= Work instruction =
Reproduce word for word every line of the entries below, from the line containing "Where are the" through the final line, and nothing else.

Collected data:
--------------------------------
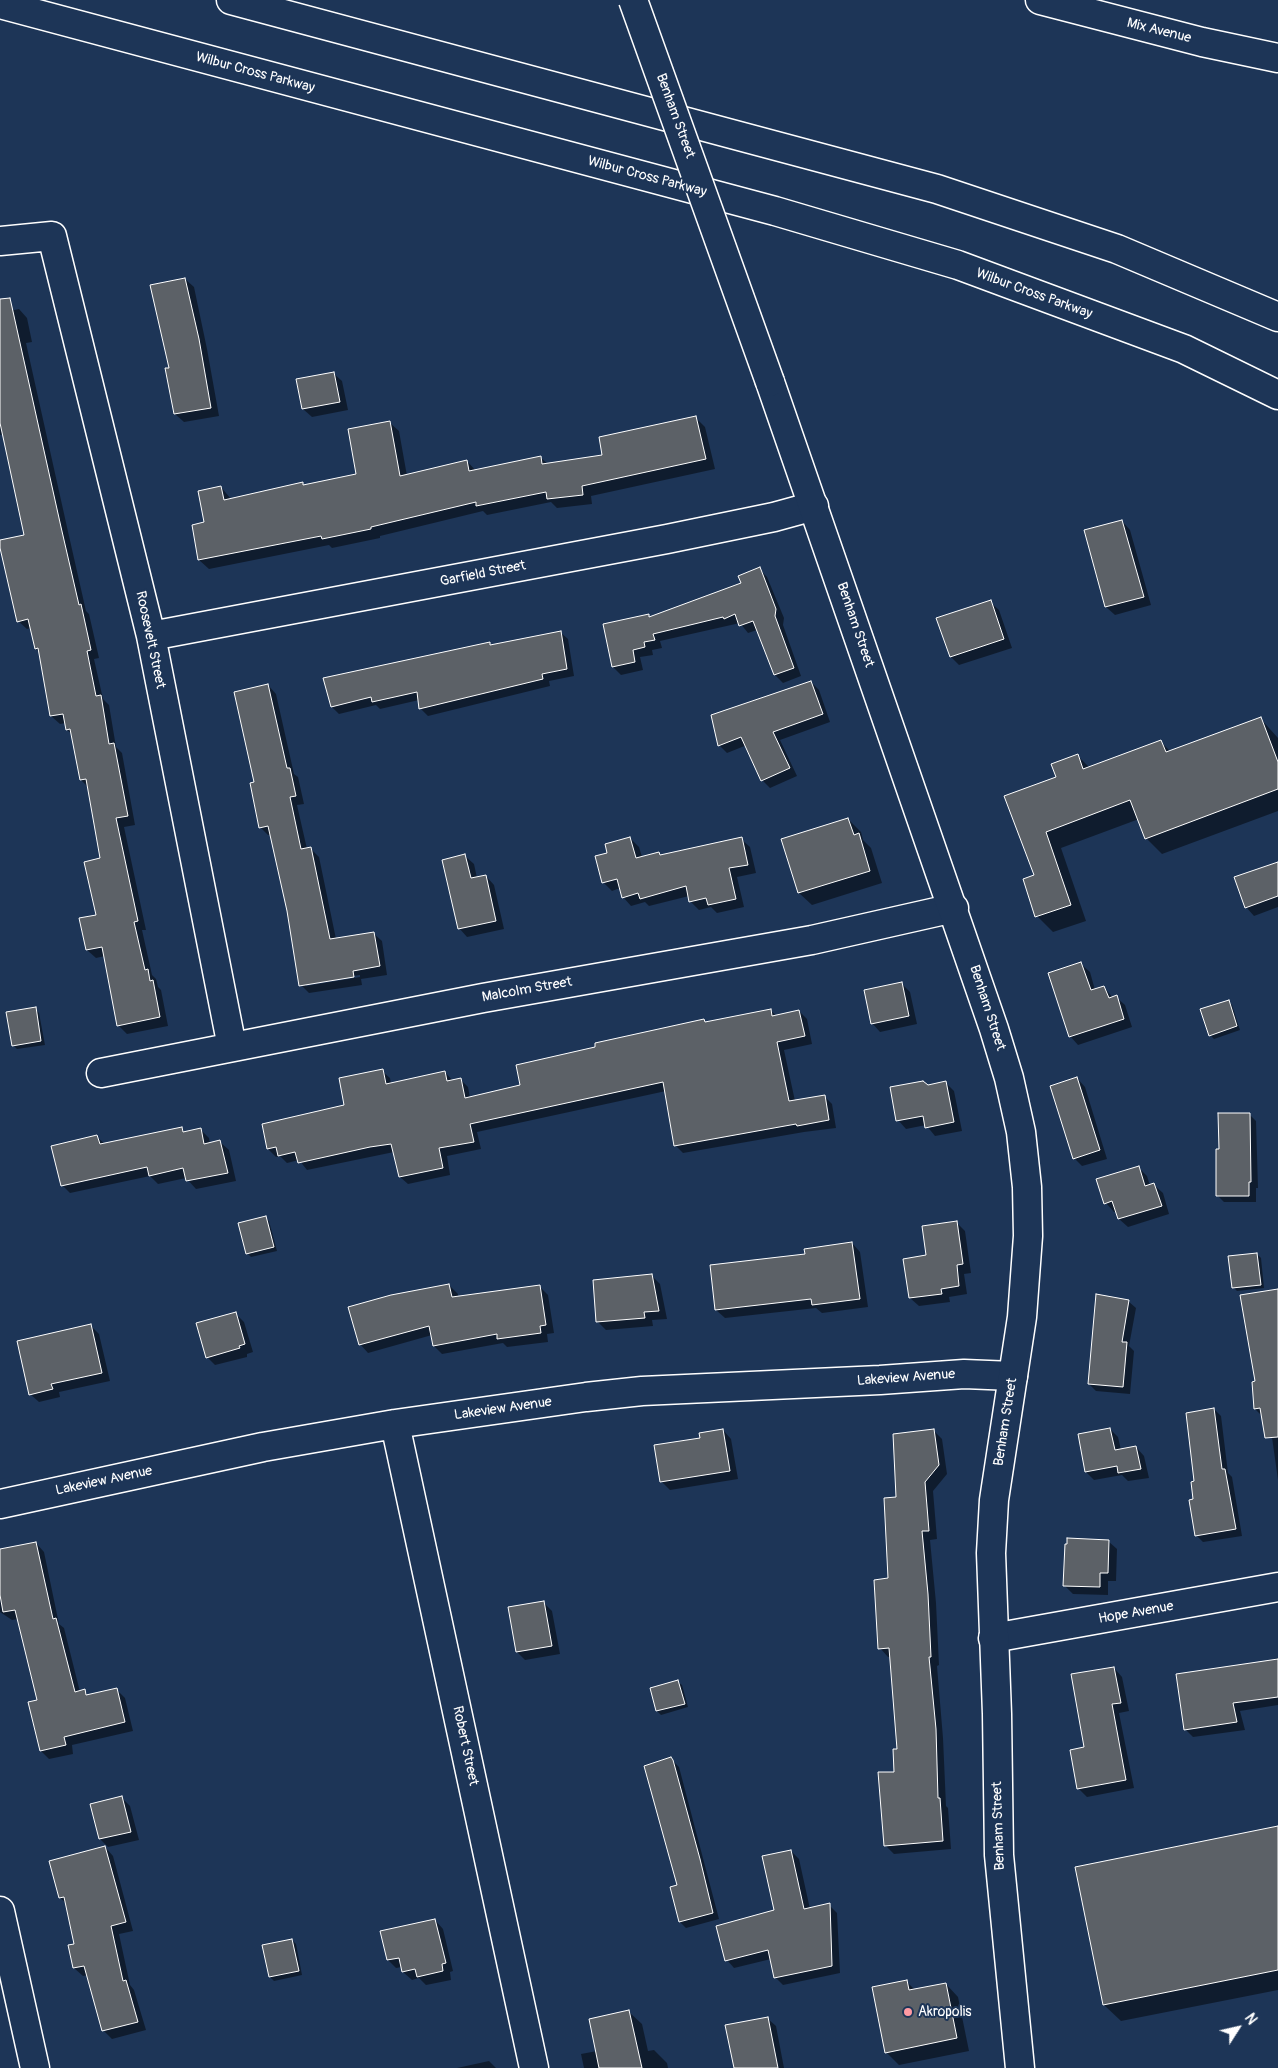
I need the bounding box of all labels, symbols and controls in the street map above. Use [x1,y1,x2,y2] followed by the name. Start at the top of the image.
[1125,15,1193,47] street label: Mix Avenue
[194,49,316,97] street label: Wilbur Cross Parkway
[652,71,698,161] street label: Benham Street
[586,153,708,201] street label: Wilbur Cross Parkway
[974,265,1094,323] street label: Wilbur Cross Parkway
[439,557,527,591] street label: Garfield Street
[833,580,877,670] street label: Benham Street
[131,590,169,690] street label: Roosevelt Street
[965,963,1009,1053] street label: Benham Street
[481,974,573,1006] street label: Malcolm Street
[856,1366,956,1390] street label: Lakeview Avenue
[991,1377,1021,1467] street label: Benham Street
[453,1394,553,1424] street label: Lakeview Avenue
[54,1463,154,1499] street label: Lakeview Avenue
[1097,1598,1175,1628] street label: Hope Avenue
[448,1705,482,1787] street label: Robert Street
[989,1781,1009,1871] street label: Benham Street
[1213,2003,1263,2053] north arrow
[918,2004,972,2020] place label: Akropolis
[902,2006,914,2018] marker: Akropolis
[1241,2010,1260,2028] text: N

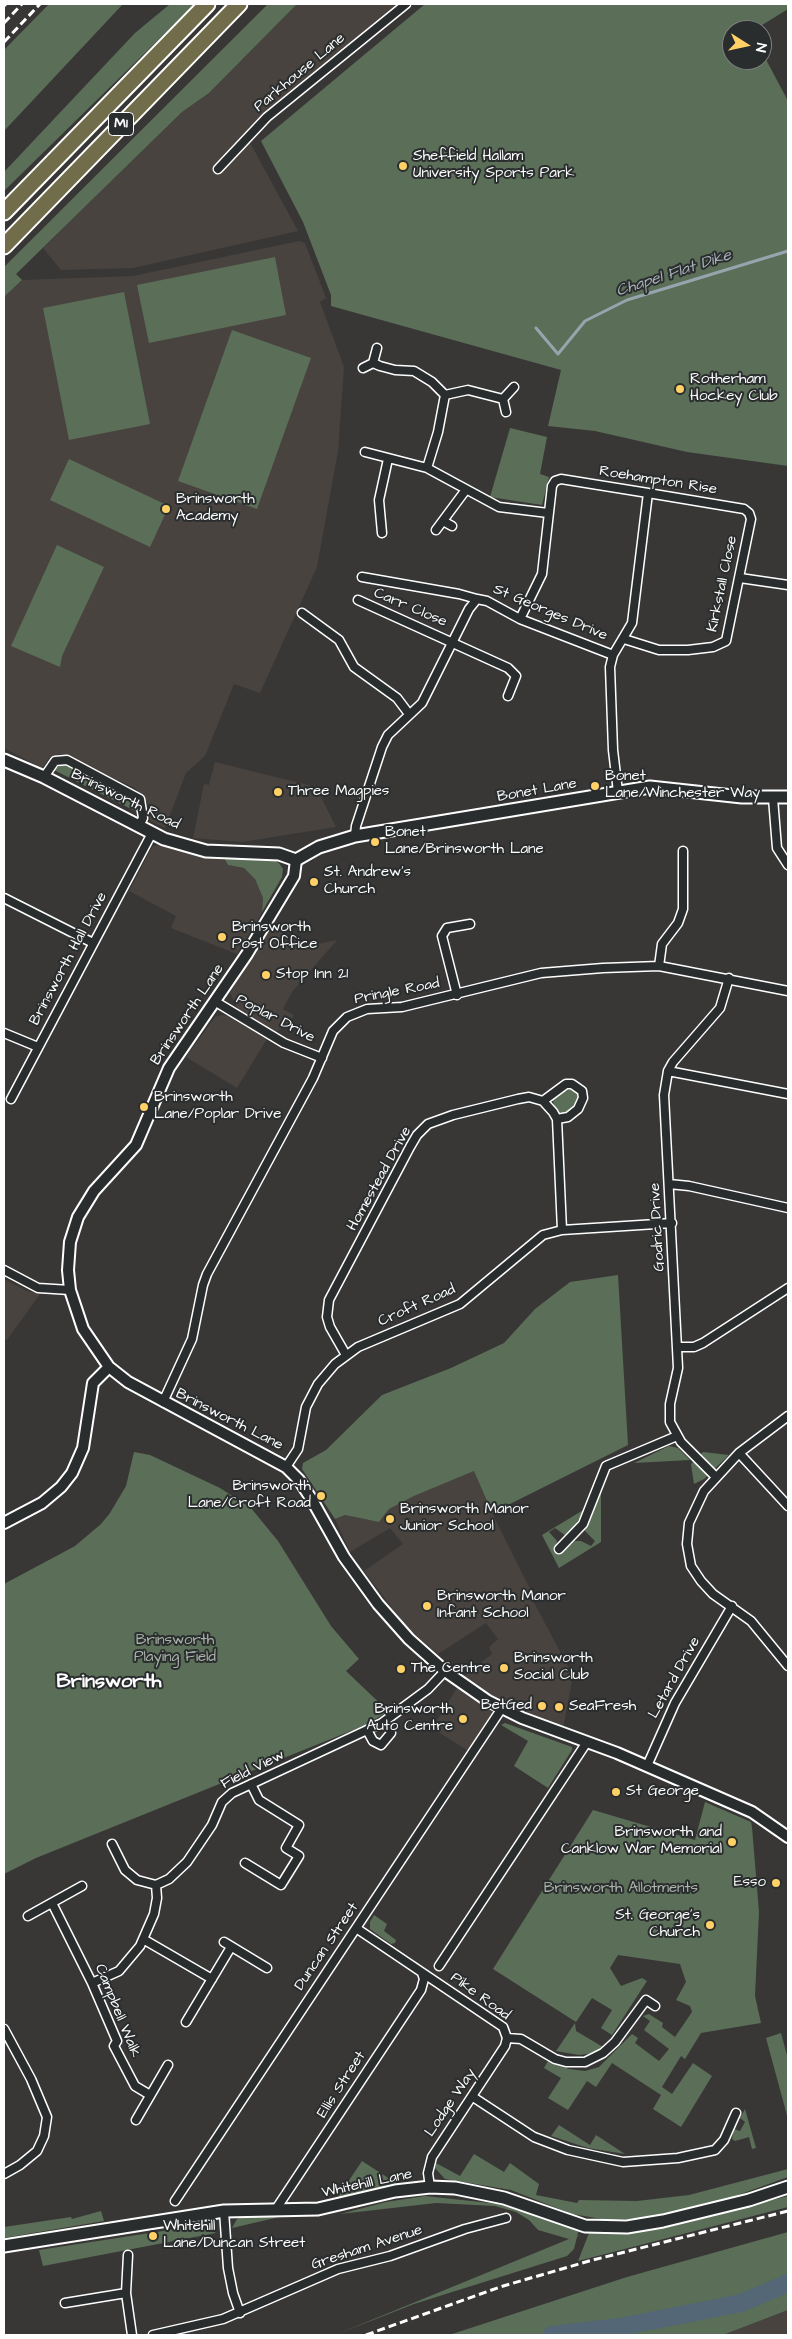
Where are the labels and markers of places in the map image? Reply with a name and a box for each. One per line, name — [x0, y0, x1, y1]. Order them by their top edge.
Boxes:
--------------------------------
= Written response =
Where are the labels and markers of places in the map image? Reply with a name and a box for each. One per line, name — [x0, y0, x1, y1]. Order them by their top edge.
Boxes:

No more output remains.